Another article calls for a $25,000 appropriation to replenish the selectmen’s professional and technical account, which covers legal bills and engineering studies. Voters approved $92,888 for that account at the annual town meeting last spring. Town officials say that engineering studies related to stabilization of the town’s coastal banks, a strategic planning process, and planning for modernizing the fire station, have depleted the account.
Also on the warrant is a measure that asks voters to approve $15,000 for the demolition of 10 Warwick Avenue, a residential property owned by Gardner Burgess, according to records at the registry of deeds. The board of health has labeled the building a safety hazard.
“It has been condemned,” Ms. Burton said. “There are people that keep getting into it. It’s a very dangerous situation.”
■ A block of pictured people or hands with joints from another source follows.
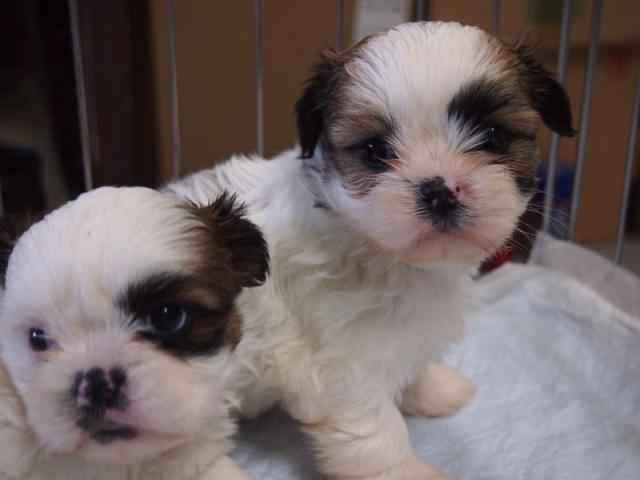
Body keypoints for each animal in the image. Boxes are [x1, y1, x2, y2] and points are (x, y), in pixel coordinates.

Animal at [168, 21, 574, 479]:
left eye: (493, 136)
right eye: (375, 150)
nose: (439, 189)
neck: (369, 243)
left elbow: (411, 359)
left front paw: (433, 388)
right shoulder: (340, 366)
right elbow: (376, 434)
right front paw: (406, 471)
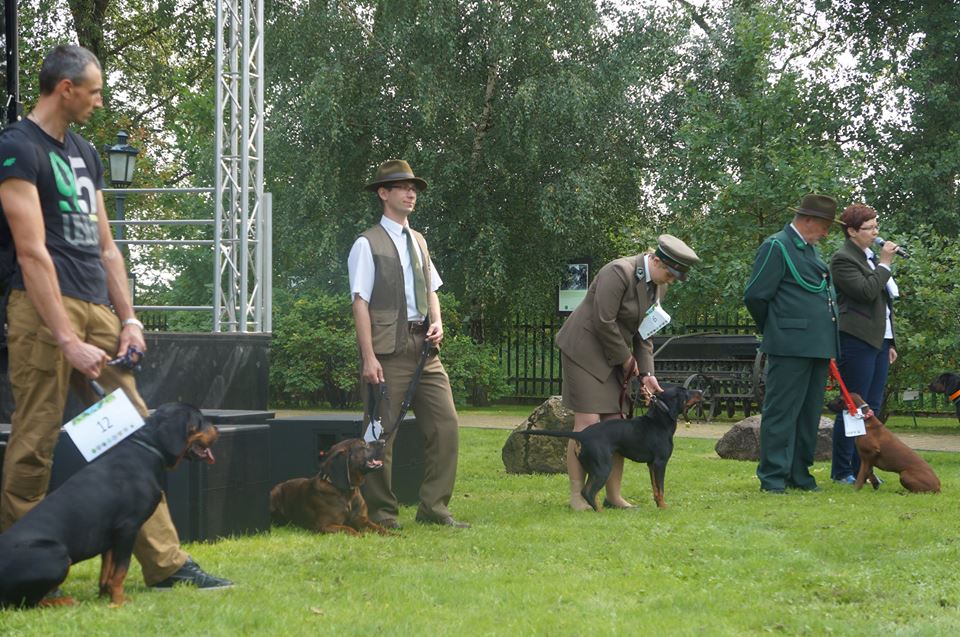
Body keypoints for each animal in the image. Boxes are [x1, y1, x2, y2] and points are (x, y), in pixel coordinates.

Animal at [0, 403, 218, 608]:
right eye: (200, 421)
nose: (217, 429)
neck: (147, 448)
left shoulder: (111, 535)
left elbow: (108, 571)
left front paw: (105, 597)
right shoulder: (128, 528)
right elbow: (121, 569)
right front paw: (119, 602)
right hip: (58, 555)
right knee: (25, 602)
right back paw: (64, 601)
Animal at [519, 385, 701, 510]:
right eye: (685, 392)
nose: (700, 390)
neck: (659, 421)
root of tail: (582, 435)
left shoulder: (651, 465)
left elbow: (655, 488)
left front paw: (658, 505)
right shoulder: (660, 463)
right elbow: (661, 488)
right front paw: (664, 507)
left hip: (595, 468)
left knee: (587, 491)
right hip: (603, 467)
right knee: (588, 492)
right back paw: (600, 511)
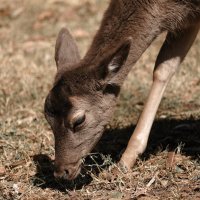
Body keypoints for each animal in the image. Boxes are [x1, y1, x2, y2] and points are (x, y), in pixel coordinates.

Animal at [44, 0, 200, 180]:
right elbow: (163, 68)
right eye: (47, 118)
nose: (61, 172)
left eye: (79, 120)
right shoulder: (187, 21)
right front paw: (125, 162)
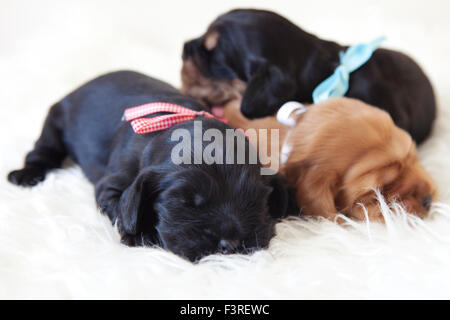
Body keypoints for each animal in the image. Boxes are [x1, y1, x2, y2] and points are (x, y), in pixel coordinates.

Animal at [8, 71, 298, 262]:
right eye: (183, 203)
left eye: (255, 200)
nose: (231, 244)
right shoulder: (111, 185)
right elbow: (122, 208)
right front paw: (141, 234)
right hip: (55, 120)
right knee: (43, 150)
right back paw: (26, 174)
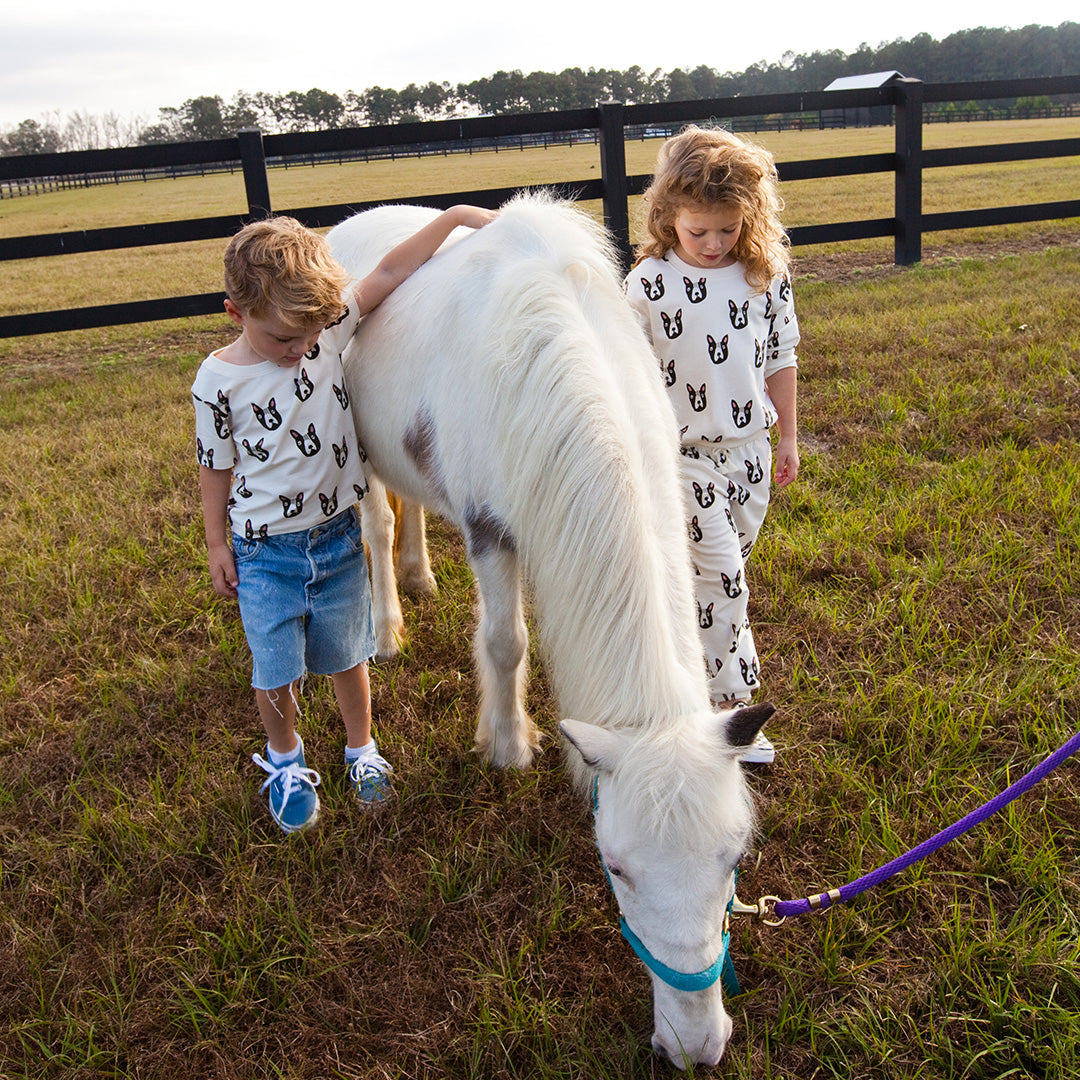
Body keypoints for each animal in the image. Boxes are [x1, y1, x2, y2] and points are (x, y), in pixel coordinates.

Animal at [326, 196, 768, 1071]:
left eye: (734, 859)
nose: (696, 1046)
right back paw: (389, 626)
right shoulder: (491, 531)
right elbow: (506, 645)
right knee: (377, 526)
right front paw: (507, 747)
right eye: (617, 868)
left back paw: (421, 577)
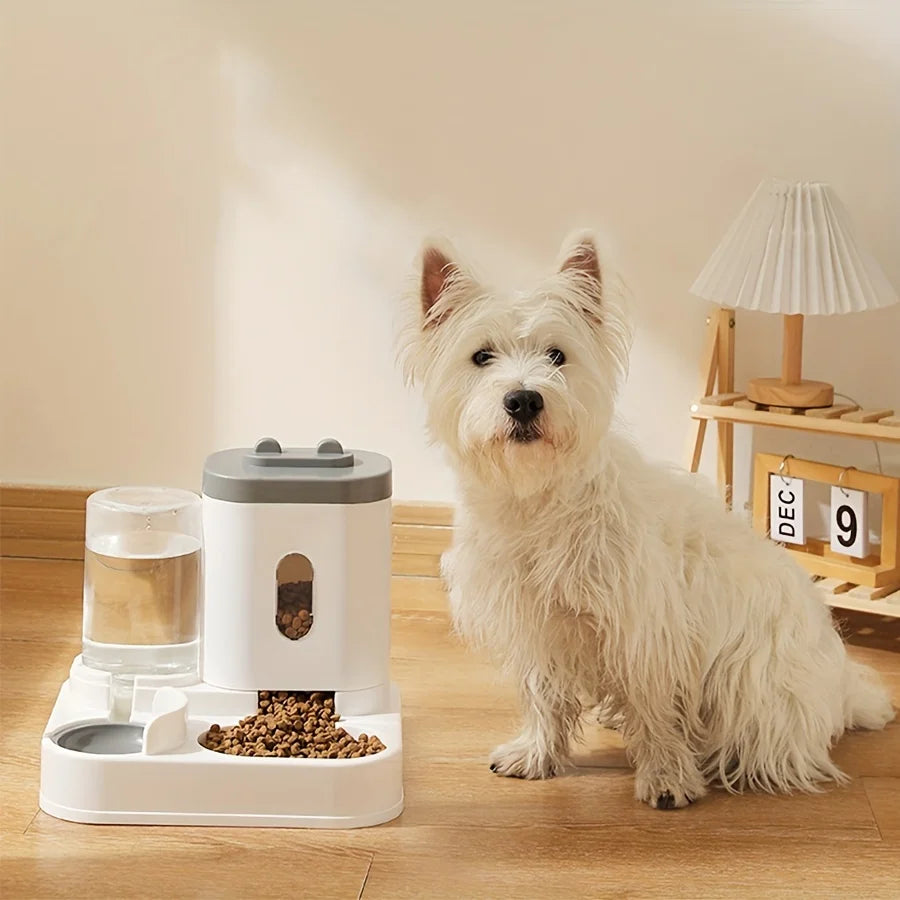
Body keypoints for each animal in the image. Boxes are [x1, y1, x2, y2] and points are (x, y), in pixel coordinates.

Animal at [400, 230, 892, 808]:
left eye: (557, 355)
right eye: (481, 356)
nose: (523, 400)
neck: (539, 500)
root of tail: (840, 691)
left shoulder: (645, 628)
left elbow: (655, 707)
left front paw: (666, 776)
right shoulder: (538, 624)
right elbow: (544, 694)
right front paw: (538, 754)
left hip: (755, 680)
If voters approve the demolition, the town will put a lien on the property, and could recover the cost of the demolition if the property is sold.
The town’s share of the Dukes County Integrated Pest Management program will be up for discussion. In each of the past two years, voters have refused to fund the program, after town officials said the county provided little service to town buildings or residential homes.
The article calls for $8,015 to fund Oak Bluffs’s share of the county program. That cost comes in addition to the $99,520 assessment the town pays toward the county operating expenses.
The article on Tuesday’s warrant gives selectmen some control of supervision over program manager T.J. Heggarty, by adding the phrase “under such terms and conditions as may be established by the board of selectmen.”
The program was once funded entirely from county revenue. Under a schedule of increasing cost shift, Currently, Island towns pay 90 percent of the cost of the program. At annual town meetings next spring, voters will be asked to fund the entire cost.